● **Excerpt provided**
================================
Animal welfare organisations celebrate resumption of Lottery funding
The National Lotteries Commission had withdrawn funding for animal welfare in 2022/23
- The National Lotteries Commission has reintroduced animal welfare funding in its call for applications for 2023/24 after it withdrew funding for 2022/23.
- Animal welfare organisations are celebrating the reintroduction of lotteries funding and many have decided to apply.
- Animal welfare organisations said that the NLC did not understand the important role their organisations play in preventing the spread of disease in poor communities and also population control of stray animals.
Animal welfare organisations are celebrating the National Lotteries Commission’s (NLC) decision to include animal welfare in its call for applications for funding in 2023/24.
This comes after the NLC withdrew animal welfare from its funding focus for 2022/23. Animal welfare organisations criticised the decision, GroundUp previously reported.
The NLC in its latest call for applications said that its overall goal for funding animal welfare was to “to improve welfare of companion and working animals in a manner that reduces harms and contributes to the benefit, health and safety of poor communities”.
================================
● **Entries provided**
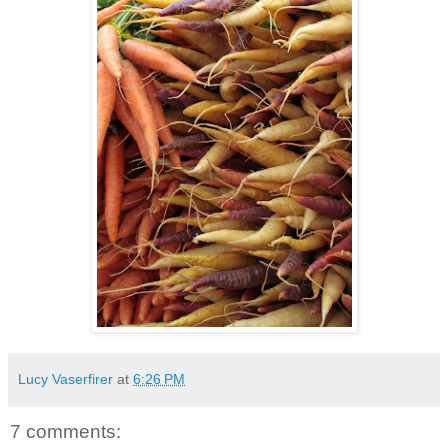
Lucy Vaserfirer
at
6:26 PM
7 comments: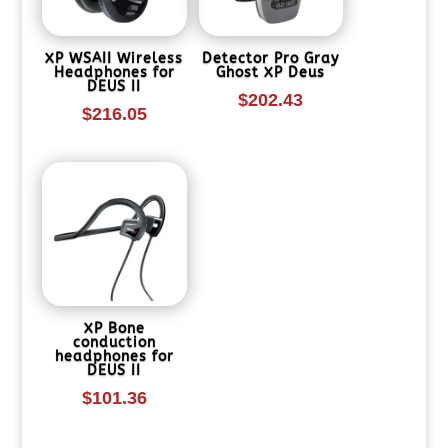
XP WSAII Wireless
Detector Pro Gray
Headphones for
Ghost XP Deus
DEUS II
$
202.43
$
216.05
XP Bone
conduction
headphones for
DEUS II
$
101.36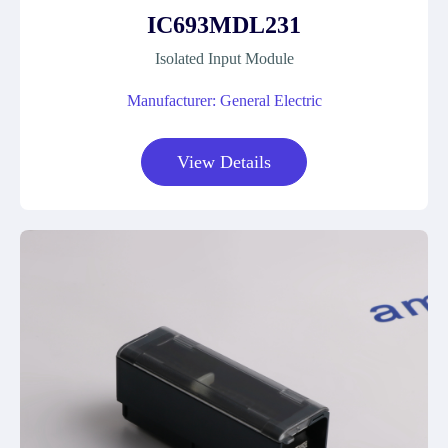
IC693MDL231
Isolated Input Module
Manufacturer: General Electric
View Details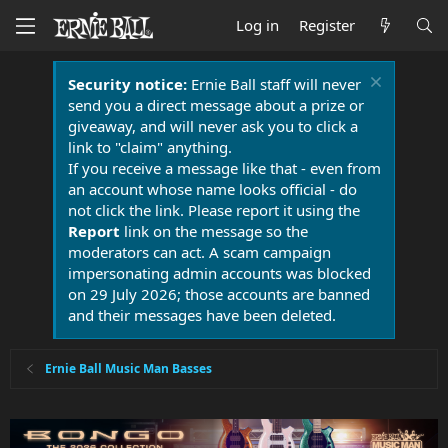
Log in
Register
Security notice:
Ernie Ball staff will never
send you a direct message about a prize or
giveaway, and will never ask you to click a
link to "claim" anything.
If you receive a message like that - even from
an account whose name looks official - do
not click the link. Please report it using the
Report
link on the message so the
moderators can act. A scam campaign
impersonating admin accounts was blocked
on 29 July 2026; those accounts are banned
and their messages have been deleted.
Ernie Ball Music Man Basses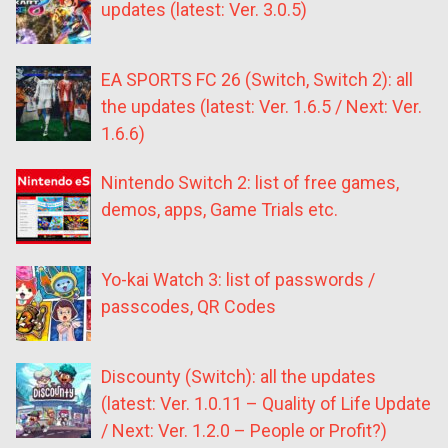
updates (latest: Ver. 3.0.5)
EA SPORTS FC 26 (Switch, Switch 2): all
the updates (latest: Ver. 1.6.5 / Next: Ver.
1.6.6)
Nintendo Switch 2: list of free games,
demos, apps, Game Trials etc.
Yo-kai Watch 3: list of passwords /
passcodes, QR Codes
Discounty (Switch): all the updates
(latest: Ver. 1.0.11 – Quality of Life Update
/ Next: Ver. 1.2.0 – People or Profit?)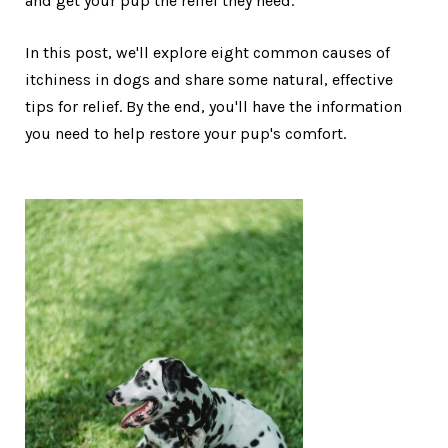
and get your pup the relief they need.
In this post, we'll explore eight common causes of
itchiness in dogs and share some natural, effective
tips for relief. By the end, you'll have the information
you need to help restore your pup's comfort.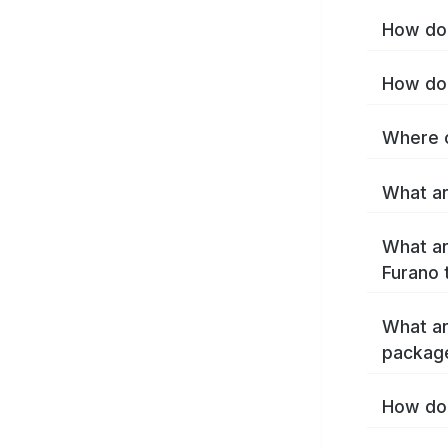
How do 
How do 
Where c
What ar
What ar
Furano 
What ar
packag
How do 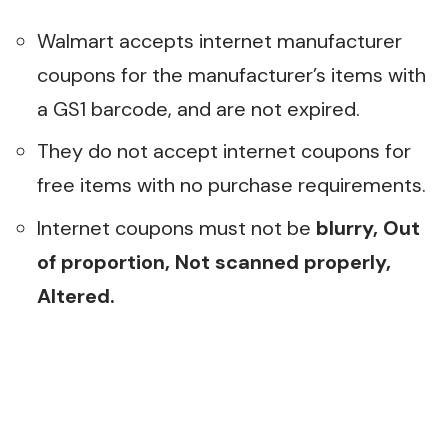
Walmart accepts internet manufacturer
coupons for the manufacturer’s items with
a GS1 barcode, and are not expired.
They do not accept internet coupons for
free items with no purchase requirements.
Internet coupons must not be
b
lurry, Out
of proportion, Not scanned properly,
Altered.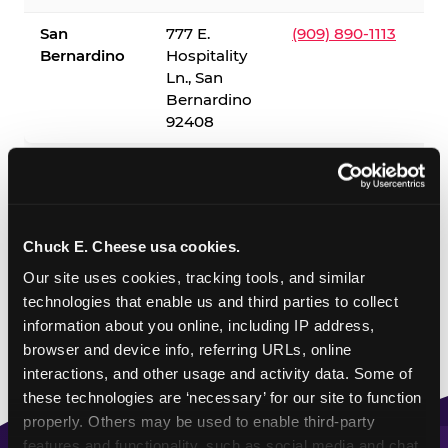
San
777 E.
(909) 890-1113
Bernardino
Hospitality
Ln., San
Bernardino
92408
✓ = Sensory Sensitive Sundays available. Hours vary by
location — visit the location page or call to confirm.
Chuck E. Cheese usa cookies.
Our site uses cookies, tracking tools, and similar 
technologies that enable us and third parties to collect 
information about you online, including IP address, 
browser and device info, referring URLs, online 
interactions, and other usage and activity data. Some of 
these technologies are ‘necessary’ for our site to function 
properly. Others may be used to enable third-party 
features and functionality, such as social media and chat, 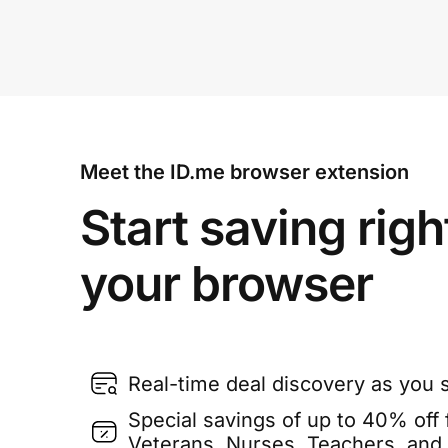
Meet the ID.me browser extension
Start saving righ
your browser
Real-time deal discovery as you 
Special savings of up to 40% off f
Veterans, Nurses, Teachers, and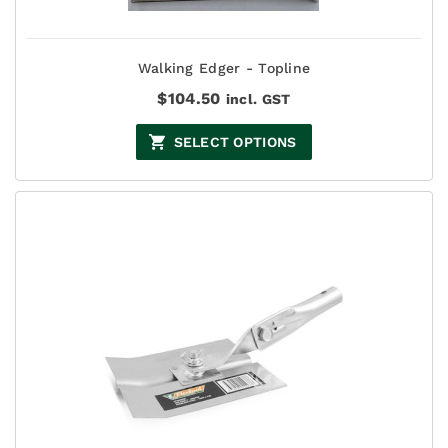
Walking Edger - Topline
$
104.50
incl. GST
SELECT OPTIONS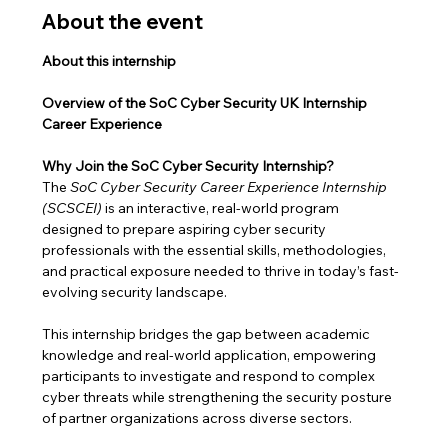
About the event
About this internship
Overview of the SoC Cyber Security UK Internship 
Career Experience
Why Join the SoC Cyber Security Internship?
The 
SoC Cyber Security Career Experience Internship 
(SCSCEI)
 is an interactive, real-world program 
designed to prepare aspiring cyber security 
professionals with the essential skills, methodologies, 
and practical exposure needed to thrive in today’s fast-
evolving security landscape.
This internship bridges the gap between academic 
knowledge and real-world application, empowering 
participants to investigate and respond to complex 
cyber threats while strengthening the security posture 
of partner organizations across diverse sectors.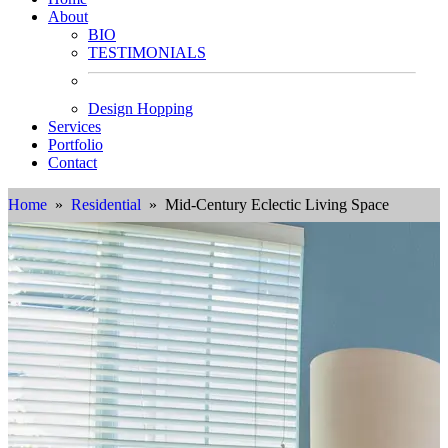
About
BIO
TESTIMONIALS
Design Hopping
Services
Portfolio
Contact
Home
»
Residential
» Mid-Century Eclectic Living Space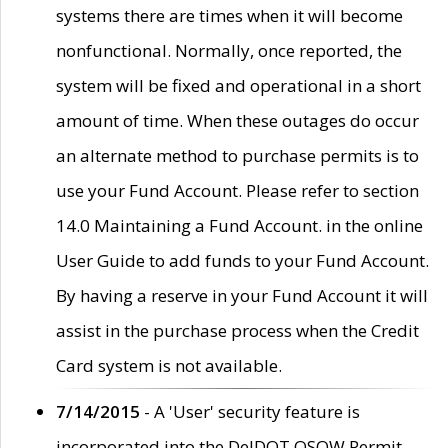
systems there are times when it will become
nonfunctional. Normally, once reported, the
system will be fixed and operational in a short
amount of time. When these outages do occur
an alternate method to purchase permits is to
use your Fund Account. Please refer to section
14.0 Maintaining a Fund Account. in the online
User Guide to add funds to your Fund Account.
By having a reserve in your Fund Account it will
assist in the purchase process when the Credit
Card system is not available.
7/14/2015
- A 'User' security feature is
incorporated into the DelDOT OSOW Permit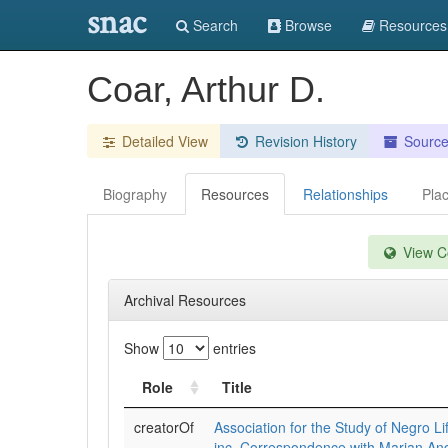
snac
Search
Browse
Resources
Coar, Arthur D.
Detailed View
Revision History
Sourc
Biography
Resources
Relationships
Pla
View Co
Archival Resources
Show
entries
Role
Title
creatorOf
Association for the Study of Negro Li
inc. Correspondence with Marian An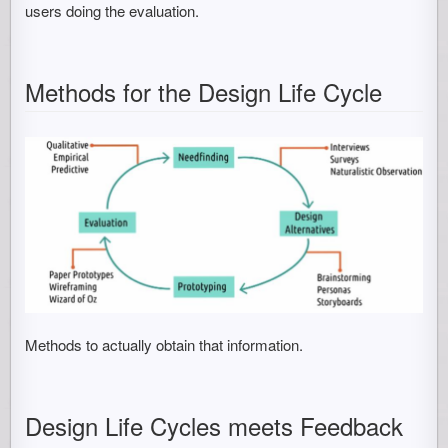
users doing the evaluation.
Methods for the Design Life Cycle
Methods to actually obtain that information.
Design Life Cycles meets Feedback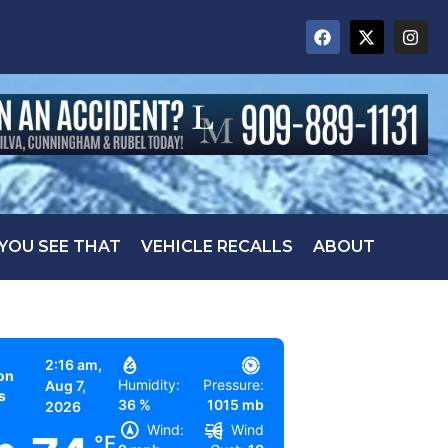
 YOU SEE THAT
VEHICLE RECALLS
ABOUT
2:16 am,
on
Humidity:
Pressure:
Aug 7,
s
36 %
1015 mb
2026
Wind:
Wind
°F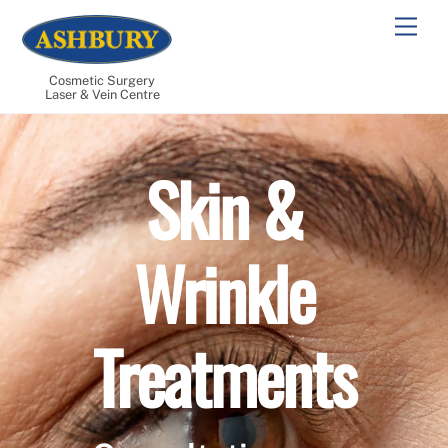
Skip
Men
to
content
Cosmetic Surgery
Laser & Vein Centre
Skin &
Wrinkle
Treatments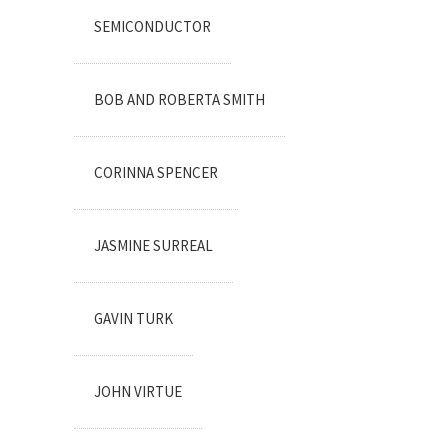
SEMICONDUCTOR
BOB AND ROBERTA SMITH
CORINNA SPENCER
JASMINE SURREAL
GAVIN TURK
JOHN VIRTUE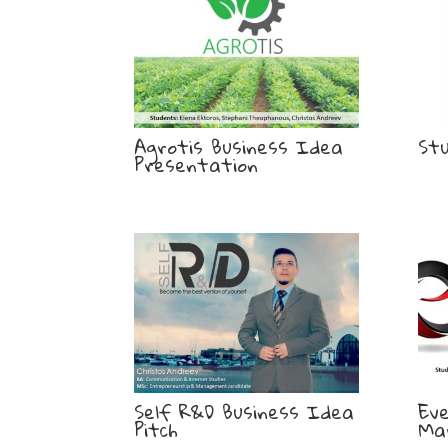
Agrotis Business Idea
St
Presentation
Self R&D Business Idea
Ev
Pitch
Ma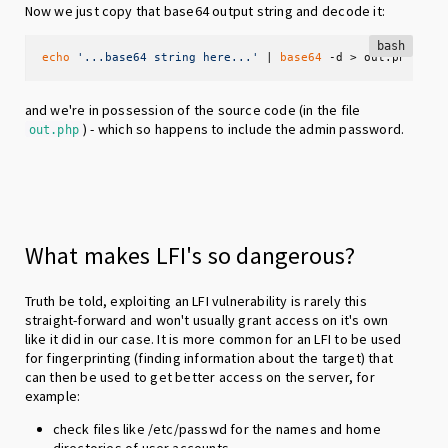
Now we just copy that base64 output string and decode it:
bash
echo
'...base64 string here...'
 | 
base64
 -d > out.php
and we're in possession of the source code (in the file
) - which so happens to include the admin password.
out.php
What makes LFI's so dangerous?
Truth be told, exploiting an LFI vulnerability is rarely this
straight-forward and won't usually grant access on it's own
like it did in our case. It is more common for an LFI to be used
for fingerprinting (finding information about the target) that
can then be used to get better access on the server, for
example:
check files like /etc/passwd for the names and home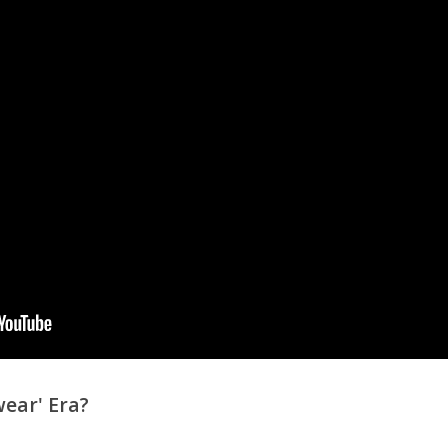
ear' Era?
================================
● **Activity**
Extend the news article on the return of Lottery funding for animal welfare, starting after its last sentence. The data plays no part here.

● **Answer area**
The interventions it will fund include affordable or free essential veterinary services for animals in poor communities (as well as mobile clinics), education and awareness programmes, advocacy campaigns, shelter provision, and animal welfare inspectorates.
Karen de Klerk, chairperson of the Cape Animal Welfare Forum (CAWF), which represents about 60 organisations in the Western Cape, sent a proposal to the NLC in March this year, that requested the NLC to reintroduce funding for the animal welfare sector for the next funding period.
De Klerk said in the proposal that funding for animal welfare is specifically important to limit the spread of diseases in impoverished communities, such as mange, worms, and ticks, as well as sterilisation of animals, and other medical campaigns such as mobile clinics.
De Klerk told GroundUp that animal welfare organisations are struggling already and that the NLC withdrawing funding exacerbated the situation.
She said that a big problem was that the NLC didn’t understand everything animal welfare entailed. “It’s not just about rehoming puppies and kittens,” she said. Rather, it provided critical medical services for animals in impoverished communities.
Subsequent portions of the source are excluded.